The Mysterious Case of the In-N-Out Burger Has Been Solved

How a pristine, perfectly intact Double-Double had found its way to a forlorn block of Jamaica, Queens, promised to be an enigma for the ages, until a 16-year-old high school student DM’ed with the details.

If only Sherlock Holmes had had access to social media, solving all those mysteries might have been a little bit easier. That’s one takeaway from the saga of the pristine, fully intact In-N-Out burger a 31-year-old New York City writer and creative director named Lincoln Boehm and his wife found on a seemingly random and fairly desolate block in Queens, near the Jamaica Long Island Railroad station.

Boehm, a Santa Monica native who estimates he has had “over 1,000” In-N-Out burgers in his lifetime, has never successfully transported one across the country and spotted this one while heading to catch a train, knew a Double-Double when he saw it, he told the New York Post. He added that seeing the burger from the beloved West Coast chain completely out of context (there are no In-N-Out locations east of Kansas City), “sitting comedically, like perfectly up on the street, completely untouched,” shocked him and “genuinely shook” him to his “core.”

He and his wife took photos of the burger, but did not touch it – and then hatched a few possible theories about how it came to be where it was. Was it a viral marketing stunt? The act of a wealthy, jet-setting In-N-Out fan with too much time and too many burgers on his hands?

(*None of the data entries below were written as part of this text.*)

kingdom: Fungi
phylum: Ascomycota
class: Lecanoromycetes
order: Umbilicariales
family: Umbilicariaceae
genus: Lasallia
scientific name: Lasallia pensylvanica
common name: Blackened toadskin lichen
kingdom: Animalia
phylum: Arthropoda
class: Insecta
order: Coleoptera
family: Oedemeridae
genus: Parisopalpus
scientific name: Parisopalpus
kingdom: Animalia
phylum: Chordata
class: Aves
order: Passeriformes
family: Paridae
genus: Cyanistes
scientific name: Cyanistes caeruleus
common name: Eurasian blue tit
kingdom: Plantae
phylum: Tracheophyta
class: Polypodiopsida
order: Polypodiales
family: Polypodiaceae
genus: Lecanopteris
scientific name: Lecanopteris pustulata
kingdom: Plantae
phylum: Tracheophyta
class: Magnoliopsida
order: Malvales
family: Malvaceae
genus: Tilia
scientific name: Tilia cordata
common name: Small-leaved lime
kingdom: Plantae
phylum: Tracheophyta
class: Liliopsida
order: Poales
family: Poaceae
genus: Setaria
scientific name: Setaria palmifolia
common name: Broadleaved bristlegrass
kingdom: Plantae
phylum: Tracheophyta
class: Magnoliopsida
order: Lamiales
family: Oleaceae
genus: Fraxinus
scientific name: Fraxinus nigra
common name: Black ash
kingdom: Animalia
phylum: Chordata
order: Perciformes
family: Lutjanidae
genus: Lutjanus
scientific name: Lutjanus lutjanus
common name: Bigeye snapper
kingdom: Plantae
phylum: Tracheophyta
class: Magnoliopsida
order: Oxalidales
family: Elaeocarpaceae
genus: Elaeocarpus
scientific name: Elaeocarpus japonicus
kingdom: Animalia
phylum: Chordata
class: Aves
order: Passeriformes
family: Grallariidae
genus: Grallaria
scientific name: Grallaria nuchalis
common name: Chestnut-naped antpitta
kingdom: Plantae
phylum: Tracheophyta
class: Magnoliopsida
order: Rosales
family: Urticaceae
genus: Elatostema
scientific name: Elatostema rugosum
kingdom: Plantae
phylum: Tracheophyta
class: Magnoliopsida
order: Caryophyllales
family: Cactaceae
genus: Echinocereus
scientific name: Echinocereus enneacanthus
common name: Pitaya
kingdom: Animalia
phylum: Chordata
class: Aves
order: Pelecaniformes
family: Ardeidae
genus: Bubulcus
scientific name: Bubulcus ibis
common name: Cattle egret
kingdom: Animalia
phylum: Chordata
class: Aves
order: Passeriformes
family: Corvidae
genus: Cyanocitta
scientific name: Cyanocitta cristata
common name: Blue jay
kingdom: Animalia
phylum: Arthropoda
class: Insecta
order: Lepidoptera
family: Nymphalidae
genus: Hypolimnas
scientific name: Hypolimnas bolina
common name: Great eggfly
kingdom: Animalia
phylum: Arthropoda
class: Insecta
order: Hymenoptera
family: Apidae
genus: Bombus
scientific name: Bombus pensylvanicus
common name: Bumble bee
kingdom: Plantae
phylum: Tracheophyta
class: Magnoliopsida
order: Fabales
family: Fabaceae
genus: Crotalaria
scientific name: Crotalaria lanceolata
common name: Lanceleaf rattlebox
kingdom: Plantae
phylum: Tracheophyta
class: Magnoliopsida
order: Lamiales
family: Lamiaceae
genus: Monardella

“I’ve got a direct message inbox filled with [theories],” Boehm told the Post. “But I would really, really love to know the truth… I want to know how this happened.”

Eventually, amidst all those theories, what is very likely a real explanation came Boehm’s way. Social media to the rescue.

Boehm recounted his experience (which caught the attention of at least one member of Congress) – and how the solution to the conundrum reached him -- in a Vice/Munchies post.

We now live in a world in which “the answers to life’s mysteries are just one DM away,” he mused, noting that after two days of virality, he received a message via Instagram from a 16-year-old high-school student from Flushing, Queens, who detailed how the West Coast burger ended up on an East Coast street and provided proof (texts, receipts, flight reservations) that what she was saying was true.

The young woman had just flown in from San Diego, where she had traveled to visit family friends. Before boarding her flight to JFK Airport, in New York, she picked up some In-N-Out burgers and a small pink lemonade to enjoy on the flight, asking the employee to pack them for travel. (No sauce on the two Double-Doubles she ordered; single cheeseburgers “packed fresh,” meaning keeping the veggies bagged and separate from the burgers.)

She ate one Double-Double on the plane and arrived on a red-eye early Saturday morning clutching the remaining Double-Double and two cheeseburgers, which she had held on her lap neatly folded into a bag throughout the flight. After taking the JFK-Jamaica AirTrain, she had to run to catch her connecting bus – and the In-N-Out burger bag gave way, allowing her remaining Double-Double to escape onto the street below, where it sat waiting to be spotted about an hour later by Boehm and his wife.

“One of my in and out burgers fell in the streets of Jamaica,” she texted a friend.

“Lmfaaoaooaoaoa I know people saw the in and out burger and were like wtf is this going here,” the friend texted back, presciently and punctuated with three teary-laughing-face emoji.

In a sweet, New York City-is-just-a-small-town coda, Boehm reports (and you really owe it to yourself to read his whole rendition of it all) that he and his wife have invited the teen and her family over for a barbecue. “We’ll probably have hot dogs and chicken,” he said.

Well played, Mr. Boehm, well played.